# ASSIGNMENT
When you copy from the entries that follow, take only the lines from the one with "Le coup de coeur Ch" down to the one with "(1760 - 1838)", keeping both ends and dropping every picture.

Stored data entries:
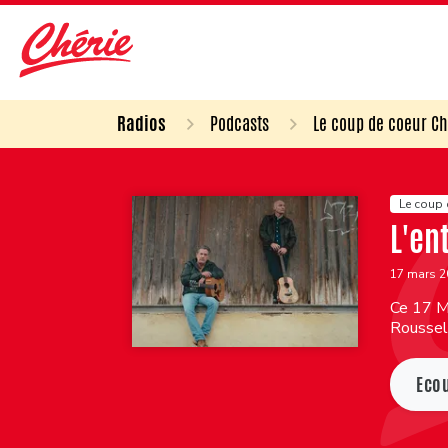
Radios
Podcasts
Le coup de coeur Ch
Le coup 
L'en
17 mars 
Ce 17 Ma
Roussel
Eco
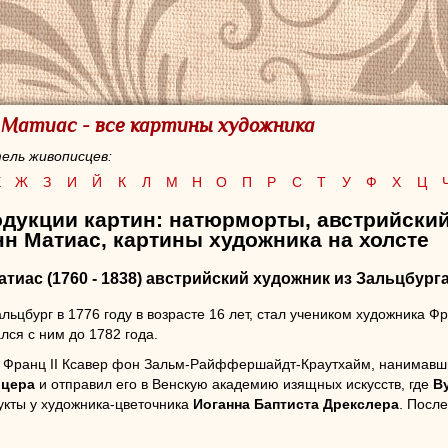
 Матиас - все картины художника
ель живописцев:
Е
Ж
З
И
Й
К
Л
М
Н
О
П
Р
С
Т
У
Ф
Х
Ц
одукции картин: натюрморты, австрийски
н Матиас, картины художника на холсте
атиас
(1760 - 1838) австрийский художник из Зальцбурга
льцбург в 1776 году в возрасте 16 лет, стал учеником художника 
лся с ним до 1782 года.
 Франц II Ксавер фон Зальм-Райффершайдт-Краутхайм, нанимавш
рцера
и отправил его в Венскую академию изящных искусств, где
В
укты у художника-цветочника
Иоганна Баптиста Дрекслера
. Посл
назначил его в Клагенфурт, где он пробыл от шести до семи лет.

# SOLUTION BELOW
Le coup de coeur Ch
Le coup 
L'en
17 mars 
Ce 17 Ma
Roussel
Eco
 Матиас - все картины художника
ель живописцев:
Е
Ж
З
И
Й
К
Л
М
Н
О
П
Р
С
Т
У
Ф
Х
Ц
одукции картин: натюрморты, австрийски
н Матиас, картины художника на холсте
атиас
(1760 - 1838) австрийский художник из Зальцбурга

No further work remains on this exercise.